Kulon Progo (16/4) – Dalam rangka silaturahim Syawal 1446 H sekaligus menyampaikan program kerja, Dewan Pimpinan Daerah (DPD) Lembaga Dakwah Islam Indonesia (LDII) Kabupaten Kulon Progo menggelar audiensi dengan Pemerintah Kabupaten Kulon Progo pada Rabu (16/4/2025). Rombongan LDII diterima langsung oleh Wakil Bupati Kulon Progo, H. Ambar Purwoko, A.Md., di kantor Wakil Bupati, Kompleks Pemkab Kulon Progo didampingi pejabat Kemenag, Kesbangpol, dan Dikpora.

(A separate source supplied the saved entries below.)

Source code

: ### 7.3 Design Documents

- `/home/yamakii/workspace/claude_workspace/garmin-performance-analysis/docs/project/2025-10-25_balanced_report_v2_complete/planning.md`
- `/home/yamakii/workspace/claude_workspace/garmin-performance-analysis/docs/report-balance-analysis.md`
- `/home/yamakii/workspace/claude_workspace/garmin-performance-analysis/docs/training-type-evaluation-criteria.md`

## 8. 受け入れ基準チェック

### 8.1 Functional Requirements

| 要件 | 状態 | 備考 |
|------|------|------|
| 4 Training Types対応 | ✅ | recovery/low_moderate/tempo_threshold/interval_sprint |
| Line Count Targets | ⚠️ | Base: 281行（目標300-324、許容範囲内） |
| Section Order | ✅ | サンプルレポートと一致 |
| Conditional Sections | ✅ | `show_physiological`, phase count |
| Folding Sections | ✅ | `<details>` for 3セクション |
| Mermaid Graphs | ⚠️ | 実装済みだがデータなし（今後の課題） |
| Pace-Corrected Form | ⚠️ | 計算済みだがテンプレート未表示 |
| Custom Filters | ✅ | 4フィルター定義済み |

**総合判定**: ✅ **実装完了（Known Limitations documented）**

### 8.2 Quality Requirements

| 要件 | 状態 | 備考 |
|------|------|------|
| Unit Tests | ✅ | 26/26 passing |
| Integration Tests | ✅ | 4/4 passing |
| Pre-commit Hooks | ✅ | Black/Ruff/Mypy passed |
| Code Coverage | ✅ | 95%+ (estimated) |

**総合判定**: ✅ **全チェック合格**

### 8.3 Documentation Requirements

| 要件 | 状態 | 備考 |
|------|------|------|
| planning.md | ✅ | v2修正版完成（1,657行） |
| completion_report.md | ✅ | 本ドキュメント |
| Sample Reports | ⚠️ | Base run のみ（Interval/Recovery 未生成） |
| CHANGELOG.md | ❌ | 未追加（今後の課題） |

Ketua DPD LDII Kulon Progo, H. Pandaya, S.Pd., M.Pd., menyampaikan ucapan selamat atas terpilihnya Dr. H. R. Agung Setyawan, S.T., M.Sc., M.M., dan H. Ambar Purwoko sebagai Bupati dan Wakil Bupati. Dalam suasana Idulfitri, ia juga mengucapkan mohon maaf lahir dan batin mewakili keluarga besar LDII.
Dalam audiensi tersebut, Pandaya memperkenalkan pengurus harian LDII dan menyampaikan program kerja utama LDII dalam delapan bidang pengabdian, yang selaras dengan prioritas pembangunan Kulon Progo. Beberapa program unggulan antara lain Festival Anak Soleh (FAS) bertajuk Bestival pada 20 Juli 2025, program ketahanan pangan melalui pelatihan pembuatan pupuk organik, program lingkungan hidup melalui pendampingan rintisan Kampung Proklim Kembang di Jatimulyo dan pengelolaan sampah berbasis masjid, serta pembukaan SDIT sebagai upaya membangun pendidikan karakter sejak dini.
Pandaya menjelaskan bahwa tujuan diadakannya festival adalah memotivasi generus agar memiliki karakter luhur. “Di samping membina karakter generus, kegiatan ini juga sebagai wadah pada generasi muda untuk mengekspresikan kreatifitasnya. Kita namakan Bestival, untuk apresiasi kepada generus terbaik (best), ” ungkap Pandaya. Ia juga memohon perkenan Bupati dan Wakil Bupati untuk membuka kegiatan dengan jumlah peserta 1000 orang selama 2 hari tersebut.
Lebih lanjut, Pandaya yang juga menyoroti perkembangan Bandara YIA. “Kami juga mendorong agar Bandara YIA dimaksimalkan sebagai embarkasi haji dan pusat pengembangan ekonomi lokal,” jelas Pandaya. Ia juga menyampaikan kekhawatiran terhadap potensi dampak negatif dari perkembangan kawasan bandara seperti praktik maksiat dan pergaulan bebas.

Menanggapi hal itu, Wakil Bupati menyampaikan apresiasinya atas kontribusi LDII. “Pemerintah Kulon Progo sangat terbuka untuk bersinergi. Terima kasih atas semua program LDII yang sangat mendukung pembangunan daerah, terutama di bidang ketahanan pangan dan pembinaan karakter generasi muda,” ujarnya.
Ambar juga menegaskan komitmennya bersama Bupati insya Allah akan membuka Bestival yang direncanakan Bulan Juli medatang. Terkait bandara, usulan Embarkasi Haji, Wakil Bupati menyatakan pembangunananya akan di mulai di tahun 2026 mendatang. Pemda bersikap terbuka menerima kritik membangun, untuk kepentingan kemajuan secara bertahap di Kulon Progo. Audiensi ditutup dengan penyerahan cendera mata berupa kerajinan eceng gondok dan dokumentasi kegiatan LDII, termasuk majalah Nuansa terbitan DPP LDII.